NHS Confederation encourages zero tolerance towards turnaround times.

Tuesday, 18 December, 2012

Collaboration to remove handover delays

A collaborative whole-system approach could make delays in ambulance turnaround times a 'thing of the past', says a new NHS Confederation report.

Impact on patients and NHS

With around 80 percent of ambulance handovers of patients to emergency departments taking place within 15 minutes, the NHS Confederation's latest report calls for ambulance services, acute trusts, primary care providers and commissioners to work together in taking a 'zero tolerance' approach to the remaining 20 percent.

Delays in handing over patients cause extended waits for treatment, are expensive and inefficient for the NHS, and can mean patients lack confidence in getting the right care in the right place when they need it.

Whole system issue

The report, Zero tolerance: Making ambulance handover delays a thing of the past, grew out of joint work between ambulance trusts, the acute sector, NHS commissioners and patient representatives, which scrutinized turnaround practice across the country. The most valuable learning to emerge has been distilled into ten recommendations, the first being that patient
handover delays are seen as a whole system issue.

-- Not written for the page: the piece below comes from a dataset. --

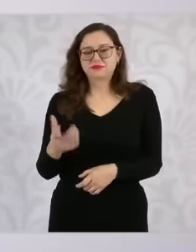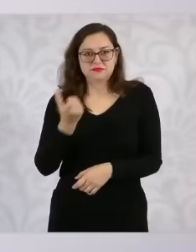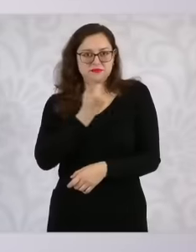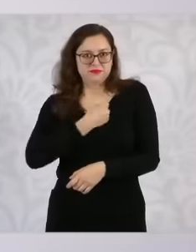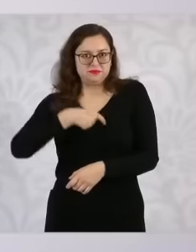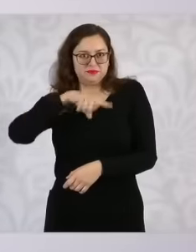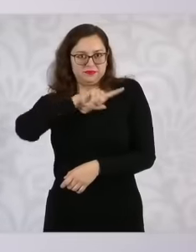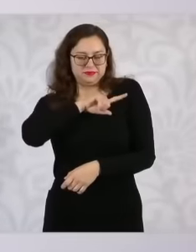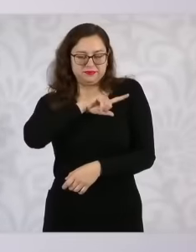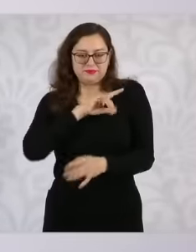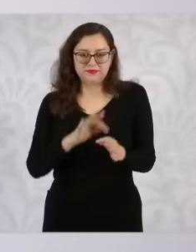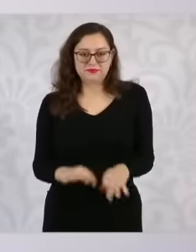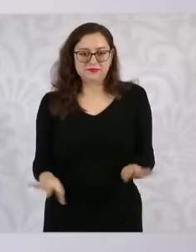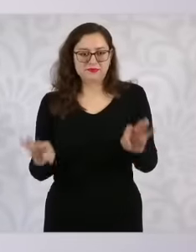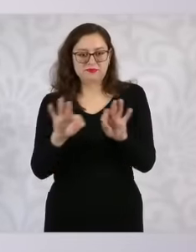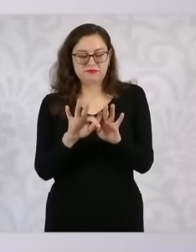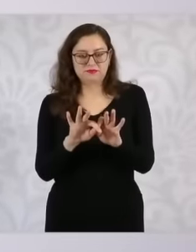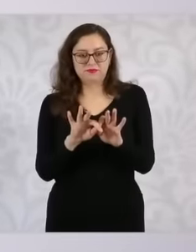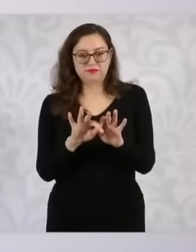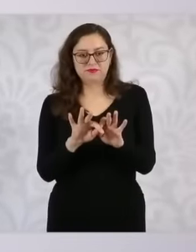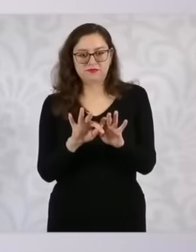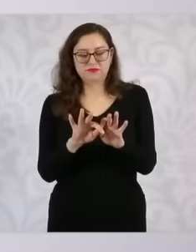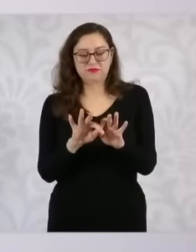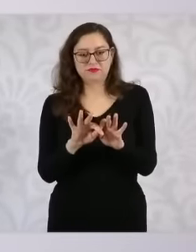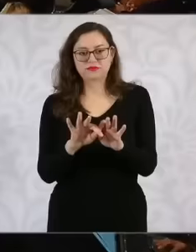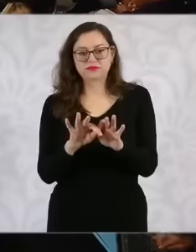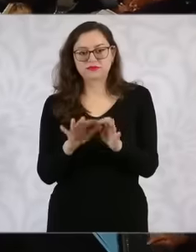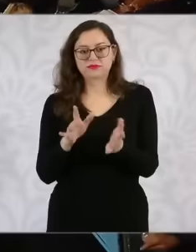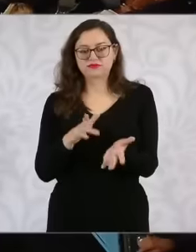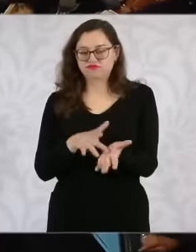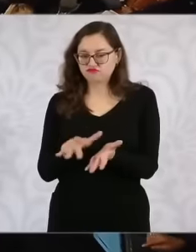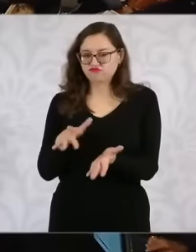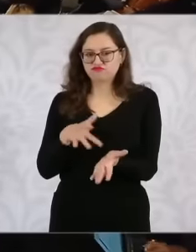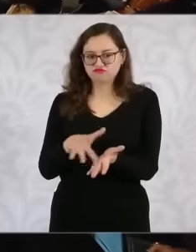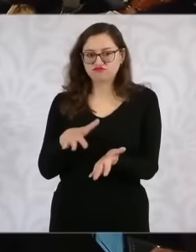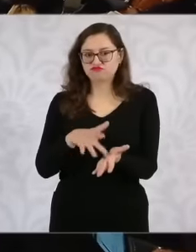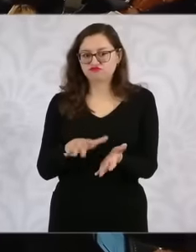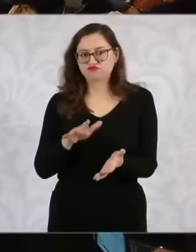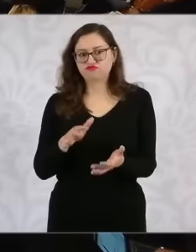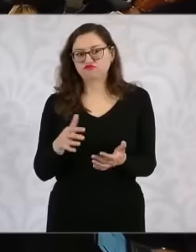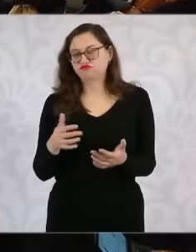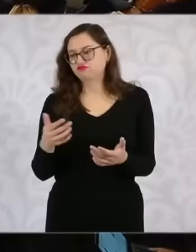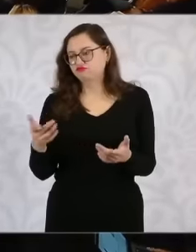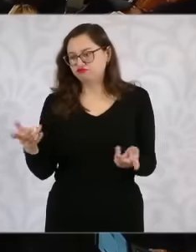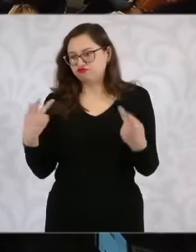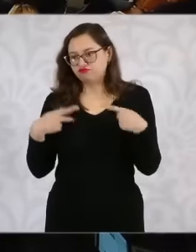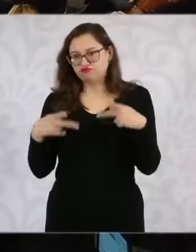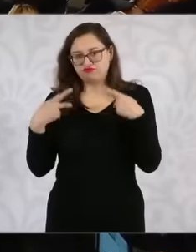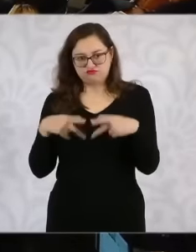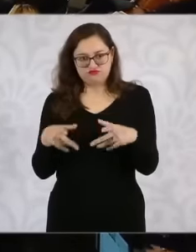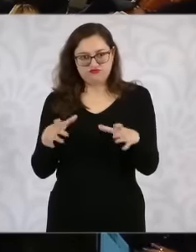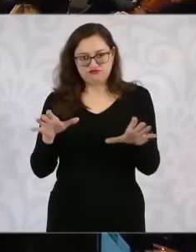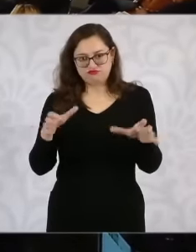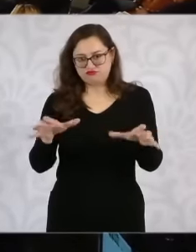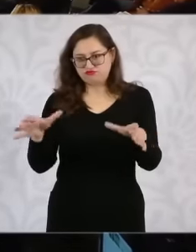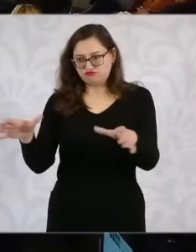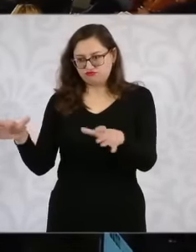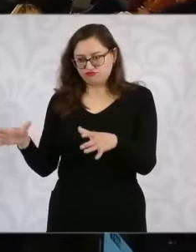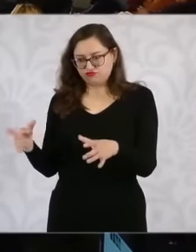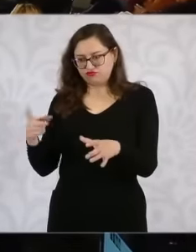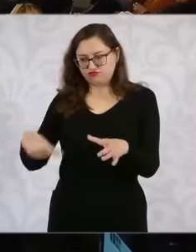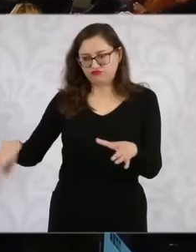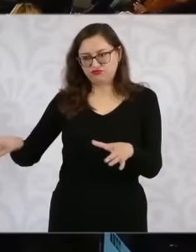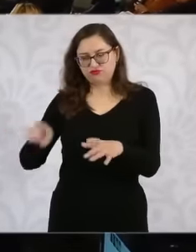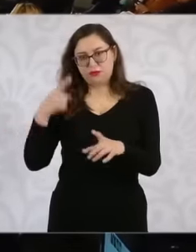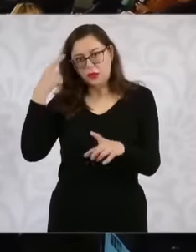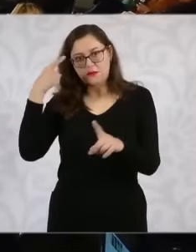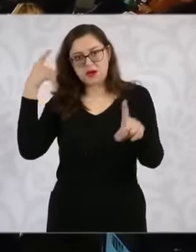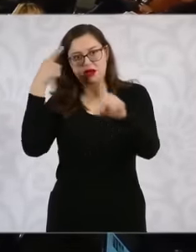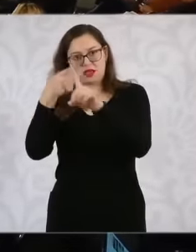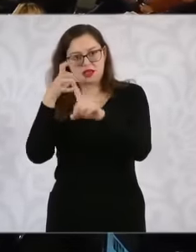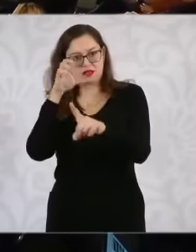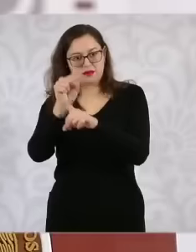time eh of support to the populations Also In this strategy of building Peace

Turning learning into practice

Other recommendations include the need to develop shared definitions for describing, monitoring and recording processes, and for representatives of each part of the system to work together at local level to address patient handover issues in their area.

Recommendations include:

• Patient handover delays should be seen as a jointly owned whole-system issue. Leaders from all parts of each local health economy should commit to work as partners to reduce delays in order to improve patient experience, care and safety.

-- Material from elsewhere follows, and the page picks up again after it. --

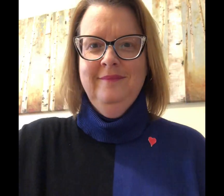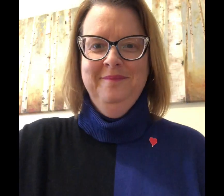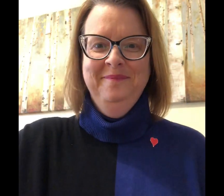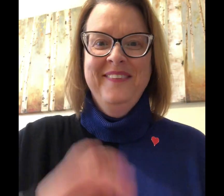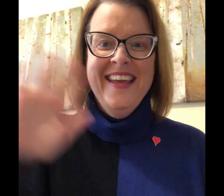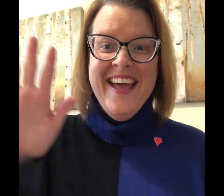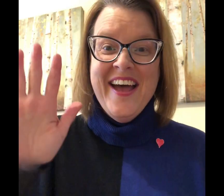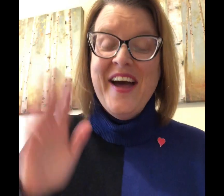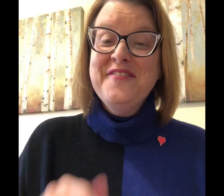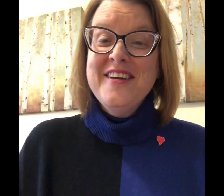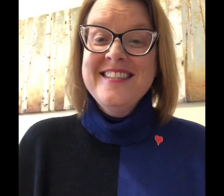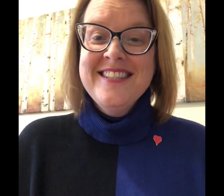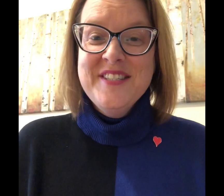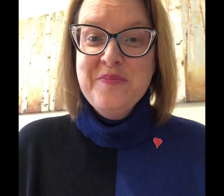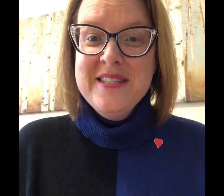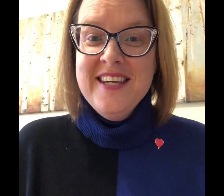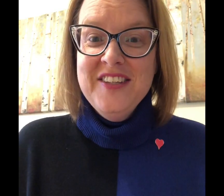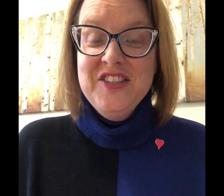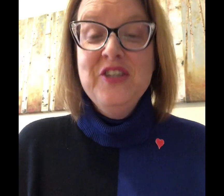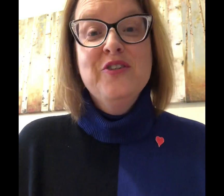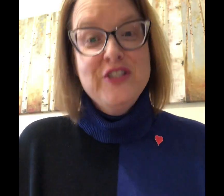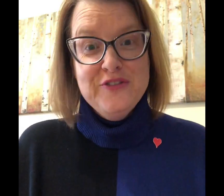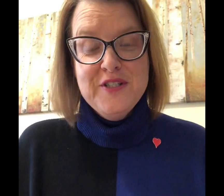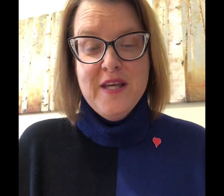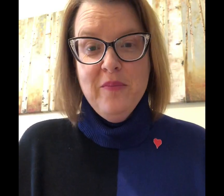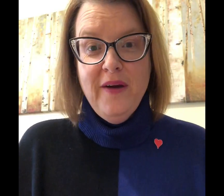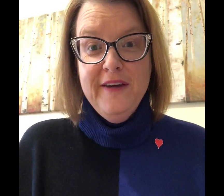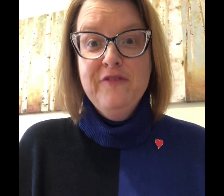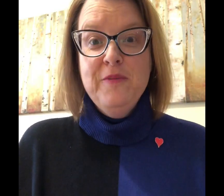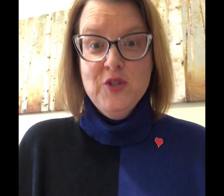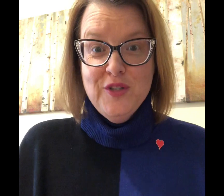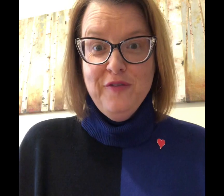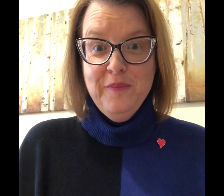Hi friends this is Miss Angie your Children's Librarian from Tredyffrin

• Hospitals, ambulance services and clinical commissioning groups (CCGs) should each identify specific individuals who commit to work together - and with social services colleagues and other partners - to explore, understand and address the causes of handover delay in their area and the impact they have on patient experience, safety and costs.

• Lead commissioners should actively seek support for a zero tolerance approach to handover delays in their health economy.

• Ambulance services, hospitals and commissioners should adhere to agreed, explicit and well understood definitions for describing, recording and monitoring handover processes, including key performance indicators (KPI) start and stop times.

• Ambulance services and acute trusts, with the support of commissioners, should develop common KPIs to support adherence to the national standard of 15 minutes for both
arrival to handover and handover to crew clear targets. Download the report and see all the

Zero tolerance approach

NHS Confederation interim director of policy, Jo Webber, said: "The vast majority of patient handovers between ambulance crews and hospital staff take place within minutes, but with nearly 5 million emergency ambulance journeys each year, and nine out of ten of these resulting in patients transported to an emergency department, it is right that the whole service looks at ways it can improve in this area.

"There are some innovative and highly effective examples around the country, and there have been some great successes at a local level. Now is the time for the NHS as a whole to take a zero tolerance approach on this.

"Any delay in handing over a patient at an emergency department is not good for the patient, means a delay in getting that ambulance back out on the road to attend to another patient and that means an unnecessary cost for the NHS as a whole.

Benefits for all

"But this is not a problem just for ambulance services and acute hospitals. Getting the right solutions in place is a job, which needs input from all health and care service components, including commissioners and the primary care sector to work out what the issues are at local
level and how they can be tackled effectively. "Increased efficiency on turnarounds will benefit the whole service, but even more important is the benefit patients will experience. It's a win-win situation."

Working together

Health minister Lord Howe said: "Everyone should be seen quickly when they arrive at hospital, even more so when they arrive in an ambulance. It is unacceptable for patients to be
left waiting in ambulances outside hospitals. "We want hospitals, ambulance trusts and commissioners to look closely at this report and work together to reduce long delays getting
patients into A&E.

"The NHS needs to ensure it has proper plans in place to deal with high demand and we are doing everything we can to support the service in treating patients as swiftly as it can."